OpenCabinet

Generative Diffusion Policy for Mobile Manipulation in RoboCasa365

CS 188: Robotics Final Project Univeristy of California, Los Angeles

Problem Statement

Standard behavior cloning models often fail in complex manipulation tasks by "averaging" divergent expert trajectories, leading to suboptimal movements.

Our objective: Build a robot capable of identifying handles, synchronizing 7-DOF arm and mobile base movements, and successfully opening cabinet doors in randomized kitchen environments.

Successful Target Split Rollout (Seed 019)

System Design & Methodology

1D Convolutional U-Net

Our model utilizes an ActionChunkUNet1D architecture. We implemented Action Chunking with a 16-step prediction horizon and 8-step execution horizon to mitigate the "stuttery" movements typical of standard BC.

Contact-Phase Importance Sampling

Using a WeightedRandomSampler, we prioritized precision during the grasping bottleneck. Training frames within 0.05m of the handle were assigned higher weights, forcing the optimization to focus on successful clamping and initial pulling.

State-Space Augmentation

  • Handle Geometry: 3D coordinates and relative distance to EEF.
  • Temporal Awareness: 50 diffusion steps for denoising.
  • Stall Detection: Logic to resample action chunks if hinge angles remain static.

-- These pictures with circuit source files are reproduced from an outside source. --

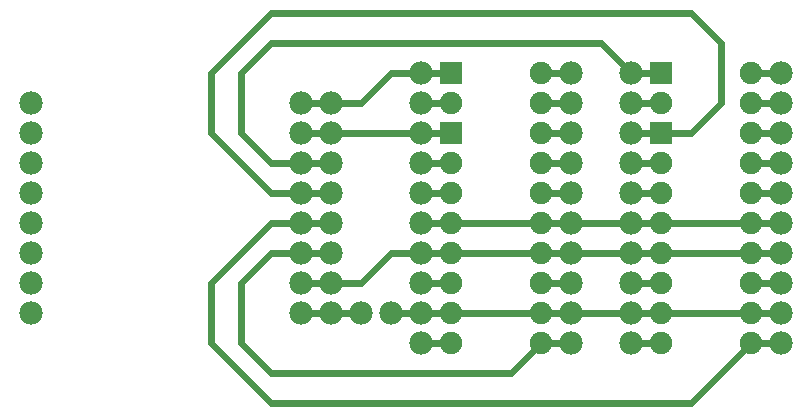
<source format=gbl>
G04 MADE WITH FRITZING*
G04 WWW.FRITZING.ORG*
G04 DOUBLE SIDED*
G04 HOLES PLATED*
G04 CONTOUR ON CENTER OF CONTOUR VECTOR*
%ASAXBY*%
%FSLAX23Y23*%
%MOIN*%
%OFA0B0*%
%SFA1.0B1.0*%
%ADD10C,0.075000*%
%ADD11C,0.078000*%
%ADD12R,0.075000X0.075000*%
%ADD13C,0.024000*%
%LNCOPPER0*%
G90*
G70*
G54D10*
X1473Y972D03*
X1773Y972D03*
X1473Y872D03*
X1773Y872D03*
X1473Y772D03*
X1773Y772D03*
X1473Y672D03*
X1773Y672D03*
X1473Y572D03*
X1773Y572D03*
X1473Y472D03*
X1773Y472D03*
X1473Y372D03*
X1773Y372D03*
X1473Y272D03*
X1773Y272D03*
X2173Y972D03*
X2473Y972D03*
X2173Y872D03*
X2473Y872D03*
X2173Y772D03*
X2473Y772D03*
X2173Y672D03*
X2473Y672D03*
X2173Y572D03*
X2473Y572D03*
X2173Y472D03*
X2473Y472D03*
X2173Y372D03*
X2473Y372D03*
X2173Y272D03*
X2473Y272D03*
G54D11*
X73Y1072D03*
X73Y972D03*
X73Y872D03*
X73Y772D03*
X73Y672D03*
X73Y572D03*
X73Y472D03*
X73Y372D03*
X973Y1072D03*
X973Y972D03*
X973Y872D03*
X973Y772D03*
X973Y672D03*
X973Y572D03*
X973Y472D03*
X973Y372D03*
X1273Y372D03*
X1173Y372D03*
X1073Y1072D03*
X1073Y972D03*
X1073Y872D03*
X1073Y772D03*
X1073Y672D03*
X1073Y572D03*
X1073Y472D03*
X1073Y372D03*
X1373Y1172D03*
X1373Y1072D03*
X1373Y972D03*
X1373Y872D03*
X1373Y772D03*
X1373Y672D03*
X1373Y572D03*
X1373Y472D03*
X1373Y372D03*
X1373Y272D03*
X1873Y1172D03*
X1873Y1072D03*
X1873Y972D03*
X1873Y872D03*
X1873Y772D03*
X1873Y672D03*
X1873Y572D03*
X1873Y472D03*
X1873Y372D03*
X1873Y272D03*
X2073Y1172D03*
X2073Y1072D03*
X2073Y972D03*
X2073Y872D03*
X2073Y772D03*
X2073Y672D03*
X2073Y572D03*
X2073Y472D03*
X2073Y372D03*
X2073Y272D03*
X2573Y1172D03*
X2573Y1072D03*
X2573Y972D03*
X2573Y872D03*
X2573Y772D03*
X2573Y672D03*
X2573Y572D03*
X2573Y472D03*
X2573Y372D03*
X2573Y272D03*
G54D10*
X2173Y1172D03*
X2473Y1172D03*
X2173Y1072D03*
X2473Y1072D03*
X1473Y1172D03*
X1773Y1172D03*
X1473Y1072D03*
X1773Y1072D03*
G54D12*
X1473Y972D03*
X2173Y972D03*
X2173Y1172D03*
X1473Y1172D03*
G54D13*
X2543Y1172D02*
X2502Y1172D01*
D02*
X2543Y1072D02*
X2502Y1072D01*
D02*
X2543Y972D02*
X2502Y972D01*
D02*
X2543Y872D02*
X2502Y872D01*
D02*
X2543Y772D02*
X2502Y772D01*
D02*
X2543Y672D02*
X2502Y672D01*
D02*
X2543Y572D02*
X2502Y572D01*
D02*
X2543Y472D02*
X2502Y472D01*
D02*
X2543Y372D02*
X2502Y372D01*
D02*
X2543Y272D02*
X2502Y272D01*
D02*
X2103Y1172D02*
X2144Y1172D01*
D02*
X2103Y1072D02*
X2144Y1072D01*
D02*
X2103Y972D02*
X2144Y972D01*
D02*
X2103Y872D02*
X2144Y872D01*
D02*
X2103Y772D02*
X2144Y772D01*
D02*
X2103Y672D02*
X2144Y672D01*
D02*
X2103Y572D02*
X2144Y572D01*
D02*
X2103Y472D02*
X2144Y472D01*
D02*
X2103Y372D02*
X2144Y372D01*
D02*
X2103Y272D02*
X2144Y272D01*
D02*
X1843Y1172D02*
X1802Y1172D01*
D02*
X1843Y1072D02*
X1802Y1072D01*
D02*
X1843Y972D02*
X1802Y972D01*
D02*
X1843Y872D02*
X1802Y872D01*
D02*
X1843Y772D02*
X1802Y772D01*
D02*
X1843Y672D02*
X1802Y672D01*
D02*
X1843Y572D02*
X1802Y572D01*
D02*
X1843Y472D02*
X1802Y472D01*
D02*
X1843Y372D02*
X1802Y372D01*
D02*
X1843Y272D02*
X1802Y272D01*
D02*
X1403Y1172D02*
X1444Y1172D01*
D02*
X1403Y1072D02*
X1444Y1072D01*
D02*
X1403Y972D02*
X1444Y972D01*
D02*
X1403Y772D02*
X1444Y772D01*
D02*
X1403Y672D02*
X1444Y672D01*
D02*
X1403Y572D02*
X1444Y572D01*
D02*
X1403Y472D02*
X1444Y472D01*
D02*
X1403Y372D02*
X1444Y372D01*
D02*
X1403Y272D02*
X1444Y272D01*
D02*
X1744Y672D02*
X1502Y672D01*
D02*
X1744Y572D02*
X1502Y572D01*
D02*
X2043Y672D02*
X1903Y672D01*
D02*
X2043Y572D02*
X1903Y572D01*
D02*
X2444Y672D02*
X2202Y672D01*
D02*
X2444Y572D02*
X2202Y572D01*
D02*
X1343Y572D02*
X1273Y572D01*
D02*
X1173Y472D02*
X1103Y472D01*
D02*
X1273Y572D02*
X1173Y472D01*
D02*
X1444Y872D02*
X1403Y872D01*
D02*
X2202Y372D02*
X2444Y372D01*
D02*
X1903Y372D02*
X2043Y372D01*
D02*
X1502Y372D02*
X1744Y372D01*
D02*
X1303Y372D02*
X1343Y372D01*
D02*
X1143Y372D02*
X1103Y372D01*
D02*
X1173Y1072D02*
X1103Y1072D01*
D02*
X1273Y1172D02*
X1173Y1072D01*
D02*
X1343Y1172D02*
X1273Y1172D01*
D02*
X1343Y972D02*
X1103Y972D01*
D02*
X1043Y1072D02*
X1003Y1072D01*
D02*
X1043Y972D02*
X1003Y972D01*
D02*
X1043Y872D02*
X1003Y872D01*
D02*
X1043Y772D02*
X1003Y772D01*
D02*
X1043Y672D02*
X1003Y672D01*
D02*
X1043Y572D02*
X1003Y572D01*
D02*
X1043Y472D02*
X1003Y472D01*
D02*
X1043Y372D02*
X1003Y372D01*
D02*
X673Y1172D02*
X873Y1372D01*
D02*
X673Y972D02*
X673Y1172D01*
D02*
X873Y772D02*
X673Y972D01*
D02*
X873Y1372D02*
X2273Y1372D01*
D02*
X2273Y972D02*
X2202Y972D01*
D02*
X943Y772D02*
X873Y772D01*
D02*
X2273Y1372D02*
X2373Y1272D01*
D02*
X2373Y1072D02*
X2273Y972D01*
D02*
X2373Y1272D02*
X2373Y1072D01*
D02*
X773Y972D02*
X773Y1172D01*
D02*
X773Y1172D02*
X873Y1272D01*
D02*
X873Y1272D02*
X1973Y1272D01*
D02*
X873Y872D02*
X773Y972D01*
D02*
X943Y872D02*
X873Y872D01*
D02*
X1973Y1272D02*
X2052Y1194D01*
D02*
X673Y272D02*
X873Y72D01*
D02*
X673Y472D02*
X673Y272D01*
D02*
X2273Y72D02*
X2373Y172D01*
D02*
X2373Y172D02*
X2453Y252D01*
D02*
X873Y672D02*
X673Y472D01*
D02*
X943Y672D02*
X873Y672D01*
D02*
X873Y72D02*
X2273Y72D01*
D02*
X873Y172D02*
X1673Y172D01*
D02*
X773Y272D02*
X873Y172D01*
D02*
X873Y572D02*
X773Y472D01*
D02*
X1673Y172D02*
X1753Y252D01*
D02*
X943Y572D02*
X873Y572D01*
D02*
X773Y472D02*
X773Y272D01*
G04 End of Copper0*
M02*
</source>
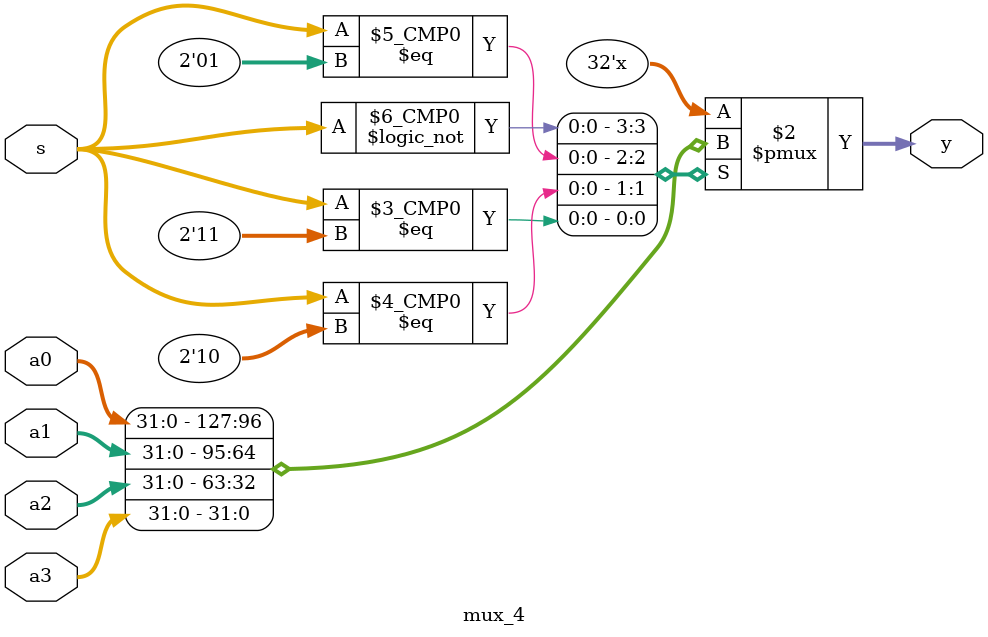
<source format=sv>
module mux_4(
     input logic [1:0] s,
    input logic [31:0] a0,a1,a2,a3,
    output logic [31:0] y
);
    always_comb begin
        case(s)
        2'h0:  y = a0;
        2'h1:  y = a1;
        2'h2:  y = a2;
        2'h3:  y = a3;
        endcase
    end 

endmodule
</source>
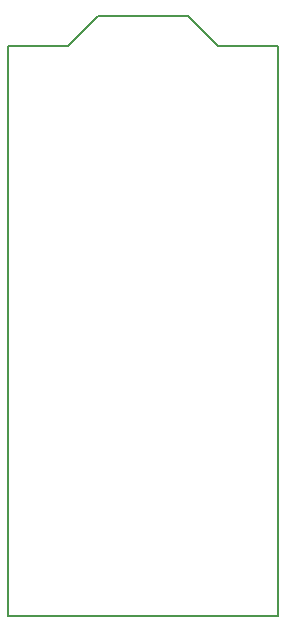
<source format=gm1>
G04 #@! TF.FileFunction,Profile,NP*
%FSLAX46Y46*%
G04 Gerber Fmt 4.6, Leading zero omitted, Abs format (unit mm)*
G04 Created by KiCad (PCBNEW 0.201509300352+6225~30~ubuntu15.04.1-product) date Thu 01 Oct 2015 02:18:51 AM PDT*
%MOMM*%
G01*
G04 APERTURE LIST*
%ADD10C,0.100000*%
%ADD11C,0.150000*%
G04 APERTURE END LIST*
D10*
D11*
X156210000Y-97790000D02*
X156210000Y-146050000D01*
X133350000Y-97790000D02*
X133350000Y-146050000D01*
X151130000Y-97790000D02*
X156210000Y-97790000D01*
X148590000Y-95250000D02*
X151130000Y-97790000D01*
X140970000Y-95250000D02*
X148590000Y-95250000D01*
X138430000Y-97790000D02*
X140970000Y-95250000D01*
X133350000Y-97790000D02*
X138430000Y-97790000D01*
X156210000Y-146050000D02*
X133350000Y-146050000D01*
M02*

</source>
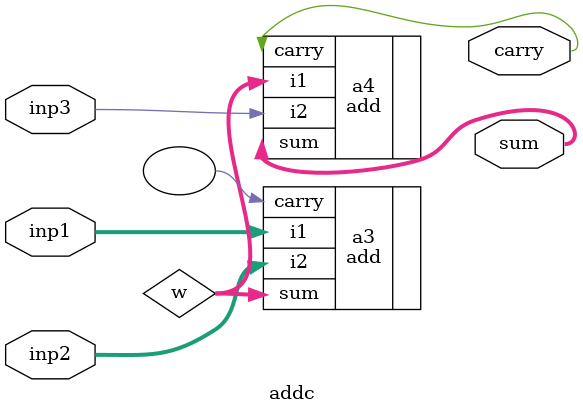
<source format=v>
module addc(inp1, inp2, inp3, sum, carry);
	input[7:0] inp1, inp2;
	input inp3;
	output[7:0] sum;
	output carry;
	wire[7:0] w;
	add a3(
        .i1(inp1), .i2(inp2), .sum(w), .carry()
    );
    add a4(
        .i1(w), .i2(inp3), .sum(sum), .carry(carry)
    );
endmodule
</source>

Quantitative & Qualitative Results

Success vs. Failure Distribution

Success Graph

Steps to Completion (Success Cases)

Steps Graph
45%
Final Success Rate
161 - 329
Step Range (Success)
20
Randomized Seeds

Success defined as max_door_open > 0.90 within 700 steps.

Failure Analysis

Failure Case Analysis (Seed 000)

Common Failure Modes

  • 01. Grasp Slippage: Occurs when the robot reaches the handle but fails to maintain friction lock during high-torque pulling phases (e.g., Test 5 reached 0.81 openness).
  • 02. Workspace Singularities: Randomized base initializations occasionally forced the arm into kinematic limits.

Discussion & Future Work

Reachability Maps

Implementing maps to allow the PandaOmron to dynamically reposition its base before initiating a reach, reducing the kinematic strain on the arm.

Vision-Language Models (VLM)

Moving beyond pre-recorded demonstrations toward real-time visual environment understanding for more adaptive movements.